Obama spoke after signing a strategic partnership agreement with President Karzai marking the beginning of the end of the war there. Again, that’s how the White House itself described the agreement. The New York Post reports: “In a sign of the continued security threats in Afghanistan, Obama and Karzai signed the agreement after midnight local time in the presidential palace.” The Telegraph has more along the same lines.
I thought the beginning of the end took place back at the announcement of the surge in December 2009 when Obama thoughtfully provided the date for the commencement of the withdrawal of surged troops. Now we seem to have the Afghanistization of the war against the Taliban, along with the pursuit of a negotiated resolution with an implacable enemy:
[W]e are pursuing a negotiated peace. In coordination with the Afghan government, my Administration has been in direct discussions with the Taliban. We have made it clear that they can be a part of this future if they break with al Qaeda, renounce violence, and abide by Afghan laws. Many members of the Taliban – from foot soldiers to leaders – have indicated an interest in reconciliation. A path to peace is now set before them. Those who refuse to walk it will face strong Afghan Security Forces, backed by the United States and our allies.
Chicago makes a cameo appearance:
[W]e are building a global consensus to support peace and stability in South Asia. In Chicago, the international community will express support for this plan, and for Afghanistan’s future. I have made it clear to Afghanistan’s neighbor – Pakistan – that it can and should be an equal partner in this process in a way that respects Pakistan’s sovereignty, interests, and democratic institutions. In pursuit of a durable peace, America has no designs beyond an end to al Qaeda safe-havens, and respect for Afghan sovereignty.

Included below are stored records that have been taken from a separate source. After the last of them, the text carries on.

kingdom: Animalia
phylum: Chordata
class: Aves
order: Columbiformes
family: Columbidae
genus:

Perhaps Chicago can present itself as a sister city to Kabul, offering counsel on the reconciliation of one-party rule with tribal politics.
The long goodbye is to take place under “a firm timeline.” Obama explained:
As we move forward, some people will ask why we need a firm timeline. The answer is clear: our goal is not to build a country in America’s image, or to eradicate every vestige of the Taliban. These objectives would require many more years, many more dollars, and many more American lives. Our goal is to destroy al Qaeda, and we are on a path to do exactly that. Afghans want to fully assert their sovereignty and build a lasting peace. That requires a clear timeline to wind down the war.
I don’t think the agreement signed by Obama and Karzai is public. It would be helpful to know what’s in it in order to understand what Obama was saying yesterday.
The message that I get is that the Taliban will be waiting us out and having the last word. I thought Obama was uncomfortable giving the speech and that the speech perfunctory. Max Boot thinks otherwise, while suggesting that the speech doesn’t quite cohere. Whatever the case, the speech warrants our close attention.
ONE MORE POINT: I should add that the details of the agreement may well belie the tenor of Obama’s speech as I read it. The New York Times article on the speech is short of details as well. I would like to emphasize that my comments are based on the text of the speech itself and that we also need to consider the terms of the agreement to understand the speech.